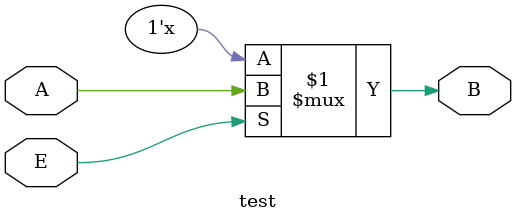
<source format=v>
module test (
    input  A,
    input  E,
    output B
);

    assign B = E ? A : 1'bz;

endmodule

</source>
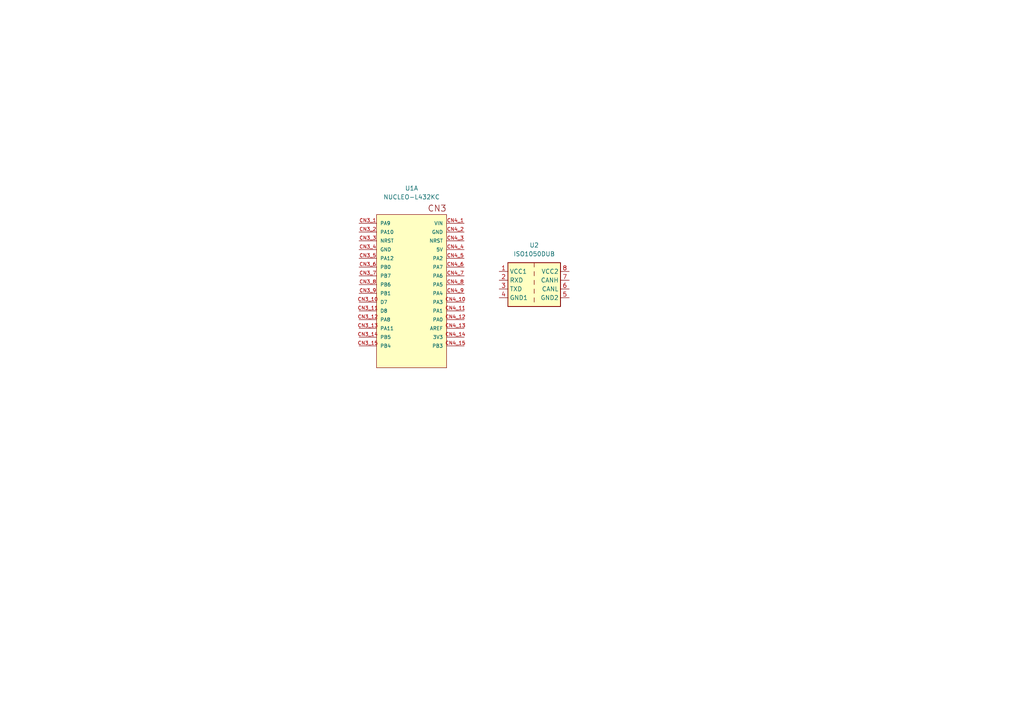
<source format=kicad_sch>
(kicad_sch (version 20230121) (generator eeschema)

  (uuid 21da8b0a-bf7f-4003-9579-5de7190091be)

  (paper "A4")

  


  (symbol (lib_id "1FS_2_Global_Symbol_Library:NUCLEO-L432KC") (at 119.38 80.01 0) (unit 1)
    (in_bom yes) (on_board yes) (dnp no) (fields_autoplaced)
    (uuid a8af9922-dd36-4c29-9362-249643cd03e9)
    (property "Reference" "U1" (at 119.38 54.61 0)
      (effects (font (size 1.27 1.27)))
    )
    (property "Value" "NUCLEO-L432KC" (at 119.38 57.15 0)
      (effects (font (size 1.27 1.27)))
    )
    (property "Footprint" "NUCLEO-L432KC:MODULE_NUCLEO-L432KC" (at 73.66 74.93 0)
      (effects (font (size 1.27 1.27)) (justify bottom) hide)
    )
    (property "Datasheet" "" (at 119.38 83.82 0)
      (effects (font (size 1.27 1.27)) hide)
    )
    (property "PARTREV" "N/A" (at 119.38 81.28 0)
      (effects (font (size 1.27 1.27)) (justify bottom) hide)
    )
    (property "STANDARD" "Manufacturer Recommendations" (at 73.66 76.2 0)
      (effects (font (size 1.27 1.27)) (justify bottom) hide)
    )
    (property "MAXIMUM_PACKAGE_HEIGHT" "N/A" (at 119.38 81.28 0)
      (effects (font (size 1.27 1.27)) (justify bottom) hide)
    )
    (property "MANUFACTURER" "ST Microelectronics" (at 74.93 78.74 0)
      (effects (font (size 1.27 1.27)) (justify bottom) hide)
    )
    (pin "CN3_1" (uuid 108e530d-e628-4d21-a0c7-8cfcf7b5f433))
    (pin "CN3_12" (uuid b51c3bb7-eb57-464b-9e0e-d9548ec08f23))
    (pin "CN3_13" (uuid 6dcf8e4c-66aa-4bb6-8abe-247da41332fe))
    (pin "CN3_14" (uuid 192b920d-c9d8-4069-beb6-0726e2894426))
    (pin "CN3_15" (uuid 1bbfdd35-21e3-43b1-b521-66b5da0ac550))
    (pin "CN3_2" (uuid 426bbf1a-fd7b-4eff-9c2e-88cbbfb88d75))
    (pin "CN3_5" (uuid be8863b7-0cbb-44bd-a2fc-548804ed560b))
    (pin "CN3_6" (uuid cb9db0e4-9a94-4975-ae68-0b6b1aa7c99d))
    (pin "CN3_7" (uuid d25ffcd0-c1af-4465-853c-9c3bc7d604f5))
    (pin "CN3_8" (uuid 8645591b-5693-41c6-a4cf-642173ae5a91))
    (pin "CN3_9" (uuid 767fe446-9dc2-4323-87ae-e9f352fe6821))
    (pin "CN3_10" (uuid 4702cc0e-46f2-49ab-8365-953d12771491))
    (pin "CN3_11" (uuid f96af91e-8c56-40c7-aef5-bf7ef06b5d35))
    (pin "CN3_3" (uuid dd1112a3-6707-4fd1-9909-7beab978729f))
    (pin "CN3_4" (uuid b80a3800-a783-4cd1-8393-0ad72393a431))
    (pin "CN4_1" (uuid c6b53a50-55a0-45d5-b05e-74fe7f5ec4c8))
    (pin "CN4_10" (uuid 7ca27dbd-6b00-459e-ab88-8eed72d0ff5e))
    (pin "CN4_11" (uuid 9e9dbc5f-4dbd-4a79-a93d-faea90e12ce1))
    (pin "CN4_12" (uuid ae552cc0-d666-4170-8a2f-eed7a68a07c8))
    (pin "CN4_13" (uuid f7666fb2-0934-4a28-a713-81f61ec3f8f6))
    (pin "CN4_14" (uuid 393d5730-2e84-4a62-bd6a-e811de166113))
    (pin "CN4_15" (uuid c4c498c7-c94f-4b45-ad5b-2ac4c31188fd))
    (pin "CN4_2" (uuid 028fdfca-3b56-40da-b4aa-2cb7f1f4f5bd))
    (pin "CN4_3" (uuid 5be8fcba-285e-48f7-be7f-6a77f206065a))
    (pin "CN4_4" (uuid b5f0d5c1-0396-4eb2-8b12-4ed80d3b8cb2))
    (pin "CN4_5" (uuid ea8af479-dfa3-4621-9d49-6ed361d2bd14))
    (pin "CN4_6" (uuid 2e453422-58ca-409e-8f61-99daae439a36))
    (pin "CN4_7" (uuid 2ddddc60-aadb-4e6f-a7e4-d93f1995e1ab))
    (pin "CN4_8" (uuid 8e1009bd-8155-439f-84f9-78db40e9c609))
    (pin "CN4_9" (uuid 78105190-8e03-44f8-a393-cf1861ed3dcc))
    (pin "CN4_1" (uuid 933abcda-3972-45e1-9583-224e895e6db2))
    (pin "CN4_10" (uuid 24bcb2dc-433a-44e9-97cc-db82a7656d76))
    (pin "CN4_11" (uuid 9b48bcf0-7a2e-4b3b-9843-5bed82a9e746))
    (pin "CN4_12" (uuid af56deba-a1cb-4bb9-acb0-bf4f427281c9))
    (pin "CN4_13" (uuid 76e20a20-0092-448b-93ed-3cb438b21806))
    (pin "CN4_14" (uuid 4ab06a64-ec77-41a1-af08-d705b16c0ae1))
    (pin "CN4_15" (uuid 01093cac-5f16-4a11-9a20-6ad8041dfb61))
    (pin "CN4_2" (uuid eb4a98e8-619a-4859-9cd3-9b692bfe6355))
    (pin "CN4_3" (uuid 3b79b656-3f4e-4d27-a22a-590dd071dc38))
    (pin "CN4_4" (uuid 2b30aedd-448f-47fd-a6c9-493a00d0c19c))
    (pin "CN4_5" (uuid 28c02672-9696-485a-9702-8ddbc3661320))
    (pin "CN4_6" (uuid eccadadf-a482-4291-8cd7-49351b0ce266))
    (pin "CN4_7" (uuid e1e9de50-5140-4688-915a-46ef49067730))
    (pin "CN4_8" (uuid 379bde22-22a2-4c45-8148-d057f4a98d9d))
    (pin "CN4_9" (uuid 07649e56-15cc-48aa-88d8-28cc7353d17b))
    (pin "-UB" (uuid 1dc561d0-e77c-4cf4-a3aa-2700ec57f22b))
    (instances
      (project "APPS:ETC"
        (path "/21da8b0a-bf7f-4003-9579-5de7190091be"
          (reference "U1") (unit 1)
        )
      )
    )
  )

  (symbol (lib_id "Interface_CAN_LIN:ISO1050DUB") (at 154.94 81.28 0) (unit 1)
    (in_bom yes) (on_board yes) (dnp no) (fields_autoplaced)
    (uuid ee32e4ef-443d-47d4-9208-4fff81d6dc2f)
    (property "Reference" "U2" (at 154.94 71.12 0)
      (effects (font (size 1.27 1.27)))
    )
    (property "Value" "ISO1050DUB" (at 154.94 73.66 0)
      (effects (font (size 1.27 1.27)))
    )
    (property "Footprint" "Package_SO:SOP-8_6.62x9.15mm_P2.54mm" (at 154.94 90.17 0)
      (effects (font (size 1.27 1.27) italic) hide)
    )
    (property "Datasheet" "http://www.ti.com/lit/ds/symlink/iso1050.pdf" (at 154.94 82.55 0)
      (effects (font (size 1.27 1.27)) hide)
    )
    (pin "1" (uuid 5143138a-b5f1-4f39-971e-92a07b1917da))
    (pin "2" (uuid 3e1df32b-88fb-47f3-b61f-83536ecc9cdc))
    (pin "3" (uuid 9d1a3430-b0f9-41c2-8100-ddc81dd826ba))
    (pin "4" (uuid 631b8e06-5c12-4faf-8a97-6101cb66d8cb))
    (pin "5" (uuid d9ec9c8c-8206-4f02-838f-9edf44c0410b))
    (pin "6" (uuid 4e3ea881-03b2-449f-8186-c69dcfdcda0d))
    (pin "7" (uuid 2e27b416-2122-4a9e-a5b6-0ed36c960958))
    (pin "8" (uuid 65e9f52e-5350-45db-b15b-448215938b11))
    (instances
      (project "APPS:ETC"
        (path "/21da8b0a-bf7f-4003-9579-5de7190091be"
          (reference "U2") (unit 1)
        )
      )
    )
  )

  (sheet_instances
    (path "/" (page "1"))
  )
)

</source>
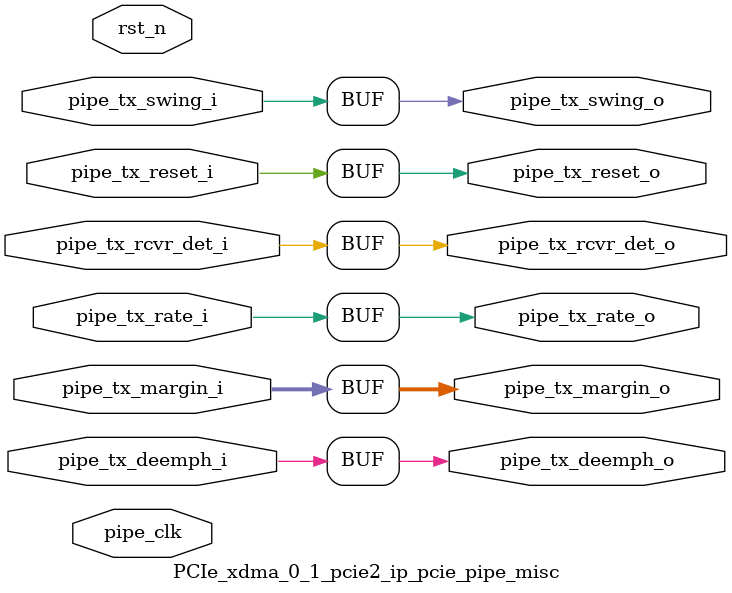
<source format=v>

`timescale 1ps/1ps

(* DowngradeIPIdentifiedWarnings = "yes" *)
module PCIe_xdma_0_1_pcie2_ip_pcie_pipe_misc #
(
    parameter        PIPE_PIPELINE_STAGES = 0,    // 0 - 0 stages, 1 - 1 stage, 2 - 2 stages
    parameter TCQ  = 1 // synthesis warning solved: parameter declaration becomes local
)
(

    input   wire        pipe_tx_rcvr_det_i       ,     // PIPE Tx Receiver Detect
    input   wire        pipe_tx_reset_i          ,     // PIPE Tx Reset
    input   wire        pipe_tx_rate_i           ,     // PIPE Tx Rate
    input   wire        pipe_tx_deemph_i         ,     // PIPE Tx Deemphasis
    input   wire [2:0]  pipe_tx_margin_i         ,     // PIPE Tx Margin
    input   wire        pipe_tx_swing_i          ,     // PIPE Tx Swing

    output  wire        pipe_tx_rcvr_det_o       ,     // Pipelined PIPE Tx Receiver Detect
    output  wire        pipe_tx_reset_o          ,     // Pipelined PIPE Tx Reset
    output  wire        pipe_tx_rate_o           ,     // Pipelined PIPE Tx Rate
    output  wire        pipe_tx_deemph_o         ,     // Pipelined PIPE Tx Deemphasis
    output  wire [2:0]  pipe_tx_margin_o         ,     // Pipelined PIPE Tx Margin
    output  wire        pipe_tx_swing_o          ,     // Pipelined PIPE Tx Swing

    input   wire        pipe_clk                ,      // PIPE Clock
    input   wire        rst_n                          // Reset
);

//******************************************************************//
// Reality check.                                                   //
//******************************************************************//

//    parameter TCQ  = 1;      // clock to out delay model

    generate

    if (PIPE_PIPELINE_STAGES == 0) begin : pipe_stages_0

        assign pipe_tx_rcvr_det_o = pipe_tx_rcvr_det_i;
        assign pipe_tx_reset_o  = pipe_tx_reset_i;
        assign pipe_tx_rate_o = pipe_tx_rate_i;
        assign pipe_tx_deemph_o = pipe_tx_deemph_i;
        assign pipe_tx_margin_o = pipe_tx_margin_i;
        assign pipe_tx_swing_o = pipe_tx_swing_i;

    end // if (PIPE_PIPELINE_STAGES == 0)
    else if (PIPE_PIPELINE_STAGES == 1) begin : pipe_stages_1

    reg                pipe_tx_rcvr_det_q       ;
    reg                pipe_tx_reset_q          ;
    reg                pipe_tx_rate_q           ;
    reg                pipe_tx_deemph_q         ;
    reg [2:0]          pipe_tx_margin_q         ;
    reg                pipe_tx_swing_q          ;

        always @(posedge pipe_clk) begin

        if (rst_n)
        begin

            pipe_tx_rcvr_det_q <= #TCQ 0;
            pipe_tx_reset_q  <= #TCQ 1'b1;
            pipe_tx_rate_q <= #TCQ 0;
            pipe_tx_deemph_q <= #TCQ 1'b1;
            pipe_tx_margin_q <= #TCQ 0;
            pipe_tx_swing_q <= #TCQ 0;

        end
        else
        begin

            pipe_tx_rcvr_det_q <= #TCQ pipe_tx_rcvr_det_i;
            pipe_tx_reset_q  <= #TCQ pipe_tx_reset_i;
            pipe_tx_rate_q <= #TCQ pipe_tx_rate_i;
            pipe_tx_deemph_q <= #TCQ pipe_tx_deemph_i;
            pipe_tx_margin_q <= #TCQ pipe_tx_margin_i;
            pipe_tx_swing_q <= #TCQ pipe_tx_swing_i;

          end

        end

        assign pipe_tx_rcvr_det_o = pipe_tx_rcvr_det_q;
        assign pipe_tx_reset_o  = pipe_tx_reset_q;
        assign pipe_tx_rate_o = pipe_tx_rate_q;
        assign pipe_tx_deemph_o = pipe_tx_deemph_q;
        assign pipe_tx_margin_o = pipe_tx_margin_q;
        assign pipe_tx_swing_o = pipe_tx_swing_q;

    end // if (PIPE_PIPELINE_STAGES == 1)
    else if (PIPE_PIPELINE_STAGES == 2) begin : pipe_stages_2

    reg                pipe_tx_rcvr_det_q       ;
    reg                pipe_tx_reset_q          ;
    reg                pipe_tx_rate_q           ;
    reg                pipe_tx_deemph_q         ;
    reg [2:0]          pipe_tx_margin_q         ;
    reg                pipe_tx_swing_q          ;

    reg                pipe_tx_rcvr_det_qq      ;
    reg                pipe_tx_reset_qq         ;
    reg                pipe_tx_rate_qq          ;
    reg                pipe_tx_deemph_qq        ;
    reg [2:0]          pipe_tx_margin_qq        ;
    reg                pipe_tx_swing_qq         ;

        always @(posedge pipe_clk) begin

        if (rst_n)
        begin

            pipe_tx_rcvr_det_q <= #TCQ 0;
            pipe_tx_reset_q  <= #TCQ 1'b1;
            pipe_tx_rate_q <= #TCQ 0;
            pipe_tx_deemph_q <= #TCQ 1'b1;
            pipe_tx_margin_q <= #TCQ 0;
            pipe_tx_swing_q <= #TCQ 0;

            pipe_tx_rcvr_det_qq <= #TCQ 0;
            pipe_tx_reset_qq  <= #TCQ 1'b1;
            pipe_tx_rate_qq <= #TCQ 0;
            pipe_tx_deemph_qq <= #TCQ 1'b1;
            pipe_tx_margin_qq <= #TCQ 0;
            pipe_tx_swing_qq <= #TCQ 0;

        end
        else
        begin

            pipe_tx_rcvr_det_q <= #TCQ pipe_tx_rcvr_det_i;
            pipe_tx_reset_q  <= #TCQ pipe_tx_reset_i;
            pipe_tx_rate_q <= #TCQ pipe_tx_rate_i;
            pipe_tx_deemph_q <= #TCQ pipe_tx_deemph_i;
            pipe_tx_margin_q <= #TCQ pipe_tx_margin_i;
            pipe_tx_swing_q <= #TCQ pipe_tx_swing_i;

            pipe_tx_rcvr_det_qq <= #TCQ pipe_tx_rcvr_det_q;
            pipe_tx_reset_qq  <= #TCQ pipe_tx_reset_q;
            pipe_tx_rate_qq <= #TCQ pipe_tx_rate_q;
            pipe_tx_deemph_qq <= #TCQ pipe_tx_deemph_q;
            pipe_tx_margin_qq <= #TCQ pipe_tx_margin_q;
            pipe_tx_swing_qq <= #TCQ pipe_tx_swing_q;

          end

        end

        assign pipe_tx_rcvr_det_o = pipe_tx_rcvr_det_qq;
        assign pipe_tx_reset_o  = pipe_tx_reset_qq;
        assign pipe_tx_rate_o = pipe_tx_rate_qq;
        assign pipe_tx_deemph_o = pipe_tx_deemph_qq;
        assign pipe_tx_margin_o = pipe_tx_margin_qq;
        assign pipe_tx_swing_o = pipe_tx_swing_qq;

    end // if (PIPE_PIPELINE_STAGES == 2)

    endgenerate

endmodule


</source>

++++++++++++++++++++

→ **What you should do**
Please output the line that contains "assign pipe_tx_margin_o = pipe_tx_margin_qq;" and every line after it in the entries above, exactly, and nothing more.

→ **Task answer**
        assign pipe_tx_margin_o = pipe_tx_margin_qq;
        assign pipe_tx_swing_o = pipe_tx_swing_qq;

    end // if (PIPE_PIPELINE_STAGES == 2)

    endgenerate

endmodule


</source>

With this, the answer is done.